I never would have predicted it, but apparently Terrence Malick has morphed into a modern day William Castle. Yes, Virginia, there still is showmanship in filmmaking. It appears that Terrence Malick's most recent film, The New World will be shown in Smellovision at a Japanese theater displaying the epic.
Had someone told me that the director of Badlands, Days of Heaven, and A Thin Red Line, who happens to be a former philosophy professor at MIT by the way, would have a film "enhanced" by a scent producing process, I would have told them that it sounds like a John Waters movie. Oh, and before you start yelling, "But Mike Todd invented Smell-o-vision," I can read, I just think that William Castle embodies the showman/filmmaker character. Check out the list of gimmicks he used in movies at his Wikipedia entry, or ask my friend Jay if you have any questions about Castle.

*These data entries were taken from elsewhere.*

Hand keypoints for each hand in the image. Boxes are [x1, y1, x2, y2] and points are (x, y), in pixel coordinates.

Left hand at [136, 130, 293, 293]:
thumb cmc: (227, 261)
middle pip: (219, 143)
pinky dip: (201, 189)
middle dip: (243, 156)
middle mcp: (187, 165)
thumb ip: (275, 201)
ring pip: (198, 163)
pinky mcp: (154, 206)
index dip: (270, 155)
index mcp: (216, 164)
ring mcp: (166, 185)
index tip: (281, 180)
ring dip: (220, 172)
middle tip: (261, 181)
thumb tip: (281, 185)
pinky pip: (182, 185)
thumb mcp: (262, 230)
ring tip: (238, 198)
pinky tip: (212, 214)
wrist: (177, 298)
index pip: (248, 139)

BTW, the effect in his version of Thirteen Ghosts is nothing short of genius. If you watch the film with the ghost revealing glasses, and then once without them, you are watching two very different films. In the first version, the ghosts are real and in the second they aren't, yet the film still works. Good Stuff.
Apparently, according to the blurb that is the article, the idea of using Smell-o-vision is that of the theater and not Malick...too bad, it was nice to dream that some director still valued showmanship surrounding their creations.
On a side note, before you think that the idea of people with advanced degrees in philosophy making cheesy genre films is unlikely, don't forget Wes Craven.